_WORK REQUIRED:_ Word for word, write out the entries that follow, omitting all pictures.

● ● ●

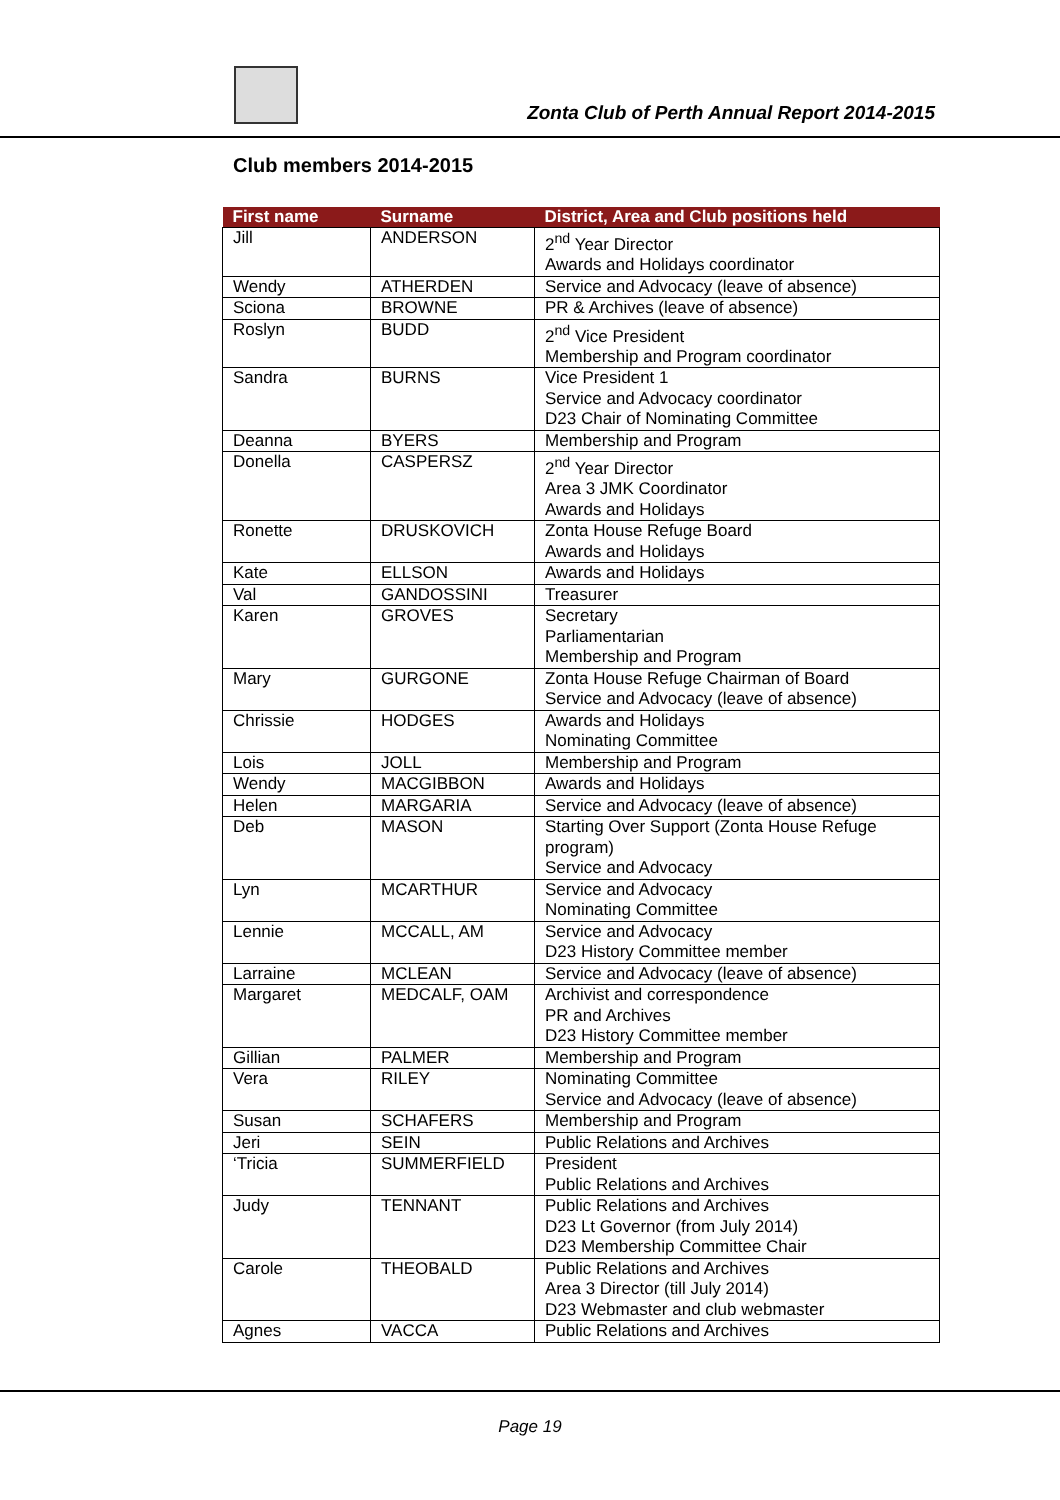Zonta Club of Perth Annual Report 2014-2015
Club members 2014-2015
| First name | Surname | District, Area and Club positions held |
| --- | --- | --- |
| Jill | ANDERSON | 2<sup>nd</sup> Year Director Awards and Holidays coordinator |
| Wendy | ATHERDEN | Service and Advocacy (leave of absence) |
| Sciona | BROWNE | PR & Archives (leave of absence) |
| Roslyn | BUDD | 2<sup>nd</sup> Vice President Membership and Program coordinator |
| Sandra | BURNS | Vice President 1 Service and Advocacy coordinator D23 Chair of Nominating Committee |
| Deanna | BYERS | Membership and Program |
| Donella | CASPERSZ | 2<sup>nd</sup> Year Director Area 3 JMK Coordinator Awards and Holidays |
| Ronette | DRUSKOVICH | Zonta House Refuge Board Awards and Holidays |
| Kate | ELLSON | Awards and Holidays |
| Val | GANDOSSINI | Treasurer |
| Karen | GROVES | Secretary Parliamentarian Membership and Program |
| Mary | GURGONE | Zonta House Refuge Chairman of Board Service and Advocacy (leave of absence) |
| Chrissie | HODGES | Awards and Holidays Nominating Committee |
| Lois | JOLL | Membership and Program |
| Wendy | MACGIBBON | Awards and Holidays |
| Helen | MARGARIA | Service and Advocacy (leave of absence) |
| Deb | MASON | Starting Over Support (Zonta House Refuge program) Service and Advocacy |
| Lyn | MCARTHUR | Service and Advocacy Nominating Committee |
| Lennie | MCCALL, AM | Service and Advocacy D23 History Committee member |
| Larraine | MCLEAN | Service and Advocacy (leave of absence) |
| Margaret | MEDCALF, OAM | Archivist and correspondence PR and Archives D23 History Committee member |
| Gillian | PALMER | Membership and Program |
| Vera | RILEY | Nominating Committee Service and Advocacy (leave of absence) |
| Susan | SCHAFERS | Membership and Program |
| Jeri | SEIN | Public Relations and Archives |
| ‘Tricia | SUMMERFIELD | President Public Relations and Archives |
| Judy | TENNANT | Public Relations and Archives D23 Lt Governor (from July 2014) D23 Membership Committee Chair |
| Carole | THEOBALD | Public Relations and Archives Area 3 Director (till July 2014) D23 Webmaster and club webmaster |
| Agnes | VACCA | Public Relations and Archives |
Page 19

● ● ●

_TASK RESPONSE:_
Zonta Club of Perth Annual Report 2014-2015
Club members 2014-2015
| First name | Surname | District, Area and Club positions held |
| --- | --- | --- |
| Jill | ANDERSON | 2<sup>nd</sup> Year Director Awards and Holidays coordinator |
| Wendy | ATHERDEN | Service and Advocacy (leave of absence) |
| Sciona | BROWNE | PR & Archives (leave of absence) |
| Roslyn | BUDD | 2<sup>nd</sup> Vice President Membership and Program coordinator |
| Sandra | BURNS | Vice President 1 Service and Advocacy coordinator D23 Chair of Nominating Committee |
| Deanna | BYERS | Membership and Program |
| Donella | CASPERSZ | 2<sup>nd</sup> Year Director Area 3 JMK Coordinator Awards and Holidays |
| Ronette | DRUSKOVICH | Zonta House Refuge Board Awards and Holidays |
| Kate | ELLSON | Awards and Holidays |
| Val | GANDOSSINI | Treasurer |
| Karen | GROVES | Secretary Parliamentarian Membership and Program |
| Mary | GURGONE | Zonta House Refuge Chairman of Board Service and Advocacy (leave of absence) |
| Chrissie | HODGES | Awards and Holidays Nominating Committee |
| Lois | JOLL | Membership and Program |
| Wendy | MACGIBBON | Awards and Holidays |
| Helen | MARGARIA | Service and Advocacy (leave of absence) |
| Deb | MASON | Starting Over Support (Zonta House Refuge program) Service and Advocacy |
| Lyn | MCARTHUR | Service and Advocacy Nominating Committee |
| Lennie | MCCALL, AM | Service and Advocacy D23 History Committee member |
| Larraine | MCLEAN | Service and Advocacy (leave of absence) |
| Margaret | MEDCALF, OAM | Archivist and correspondence PR and Archives D23 History Committee member |
| Gillian | PALMER | Membership and Program |
| Vera | RILEY | Nominating Committee Service and Advocacy (leave of absence) |
| Susan | SCHAFERS | Membership and Program |
| Jeri | SEIN | Public Relations and Archives |
| ‘Tricia | SUMMERFIELD | President Public Relations and Archives |
| Judy | TENNANT | Public Relations and Archives D23 Lt Governor (from July 2014) D23 Membership Committee Chair |
| Carole | THEOBALD | Public Relations and Archives Area 3 Director (till July 2014) D23 Webmaster and club webmaster |
| Agnes | VACCA | Public Relations and Archives |
Page 19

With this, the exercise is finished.